Source information -
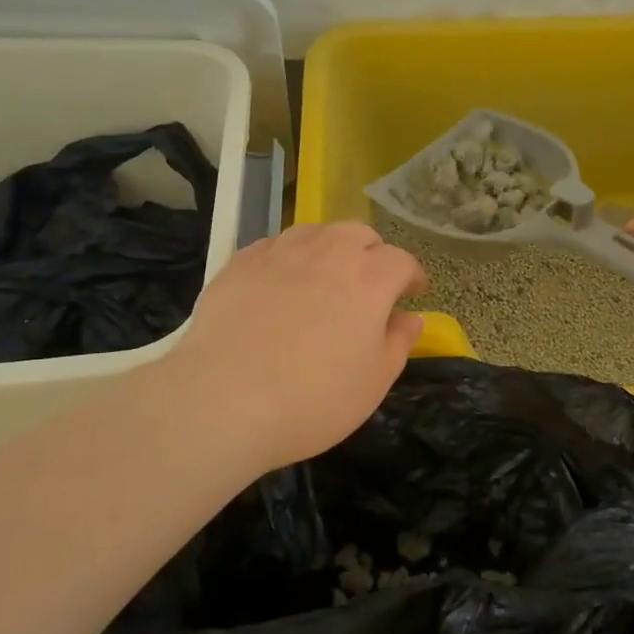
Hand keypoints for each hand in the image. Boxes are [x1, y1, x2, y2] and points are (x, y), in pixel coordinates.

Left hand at [163, 223, 425, 470]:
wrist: (222, 401)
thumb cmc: (313, 399)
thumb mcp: (373, 383)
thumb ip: (398, 343)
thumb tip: (410, 318)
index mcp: (370, 279)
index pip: (402, 260)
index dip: (411, 276)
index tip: (412, 293)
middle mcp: (329, 253)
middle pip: (360, 234)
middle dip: (372, 253)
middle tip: (369, 284)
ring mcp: (281, 253)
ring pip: (316, 232)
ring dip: (330, 248)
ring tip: (324, 276)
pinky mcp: (240, 262)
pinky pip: (274, 245)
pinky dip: (288, 257)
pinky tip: (280, 283)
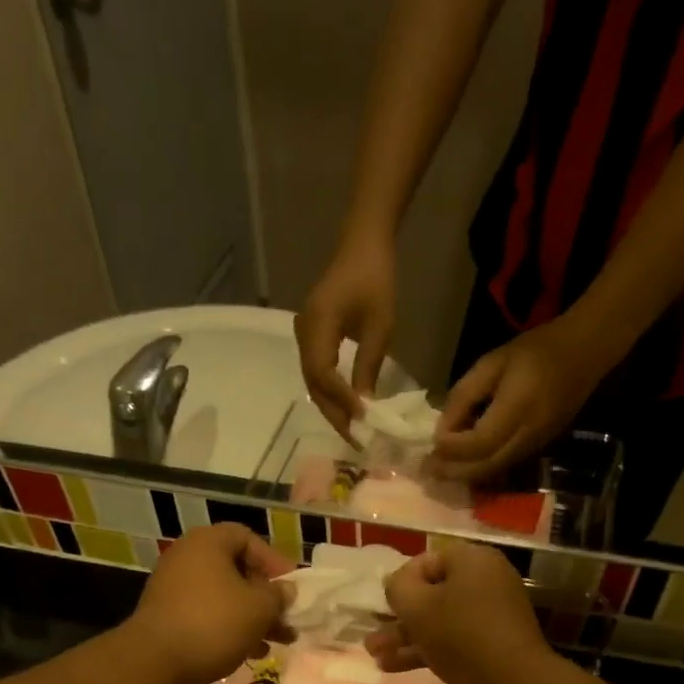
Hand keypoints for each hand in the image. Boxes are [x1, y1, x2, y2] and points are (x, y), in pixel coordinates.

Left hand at [127, 525, 294, 683]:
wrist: (155, 663)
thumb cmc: (214, 623)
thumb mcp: (259, 608)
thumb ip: (278, 596)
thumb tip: (286, 590)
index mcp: (207, 544)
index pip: (246, 538)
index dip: (272, 559)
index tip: (290, 586)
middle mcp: (186, 559)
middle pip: (236, 570)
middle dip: (265, 596)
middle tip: (286, 617)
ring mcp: (173, 589)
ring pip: (224, 596)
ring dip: (252, 617)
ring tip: (277, 641)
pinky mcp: (168, 617)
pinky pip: (207, 615)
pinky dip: (230, 628)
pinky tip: (250, 652)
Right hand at [294, 233, 396, 442]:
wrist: (363, 244)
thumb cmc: (376, 280)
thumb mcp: (380, 326)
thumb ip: (368, 366)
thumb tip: (365, 407)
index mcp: (317, 325)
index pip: (322, 373)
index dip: (340, 400)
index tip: (361, 421)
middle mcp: (303, 333)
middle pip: (313, 384)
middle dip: (335, 413)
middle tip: (356, 439)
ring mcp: (304, 335)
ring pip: (313, 382)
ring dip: (332, 407)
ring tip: (353, 430)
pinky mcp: (311, 337)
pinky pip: (317, 372)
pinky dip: (331, 393)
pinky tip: (347, 408)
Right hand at [367, 542, 552, 683]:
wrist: (513, 683)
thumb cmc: (460, 634)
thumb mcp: (416, 606)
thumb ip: (397, 587)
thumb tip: (397, 584)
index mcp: (472, 560)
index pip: (425, 561)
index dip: (399, 583)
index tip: (384, 608)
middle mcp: (485, 579)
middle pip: (432, 593)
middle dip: (398, 618)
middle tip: (374, 637)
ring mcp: (492, 613)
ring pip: (439, 620)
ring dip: (406, 637)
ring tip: (376, 657)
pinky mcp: (493, 643)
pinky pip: (454, 639)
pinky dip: (427, 649)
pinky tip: (395, 667)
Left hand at [429, 316, 611, 482]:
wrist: (585, 352)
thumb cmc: (535, 350)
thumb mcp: (492, 362)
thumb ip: (464, 395)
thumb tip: (442, 428)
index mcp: (517, 408)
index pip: (478, 442)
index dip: (452, 447)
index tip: (432, 443)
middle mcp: (527, 434)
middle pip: (485, 466)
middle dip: (453, 471)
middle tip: (427, 470)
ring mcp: (535, 445)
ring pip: (494, 471)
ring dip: (465, 475)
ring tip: (440, 471)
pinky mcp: (538, 449)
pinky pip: (504, 466)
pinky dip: (480, 469)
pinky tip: (464, 464)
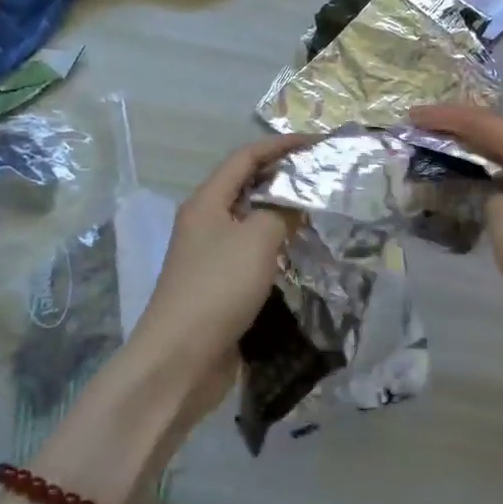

Work instruction -
Give back precisely the lines above that start at the line containing "wrist: (155, 663)" and end at the line containing "middle dip: (265, 596)", inclusive. No other lines belong in the output.

Completed exercise -
wrist: (155, 663)
thumb cmc: (214, 623)
thumb mcp: (259, 608)
thumb ip: (278, 596)
thumb tip: (286, 590)
index mcp: (207, 544)
index pip: (246, 538)
index dip: (272, 559)
index tip: (290, 586)
middle mcp: (186, 559)
middle pip: (236, 570)
middle dip: (265, 596)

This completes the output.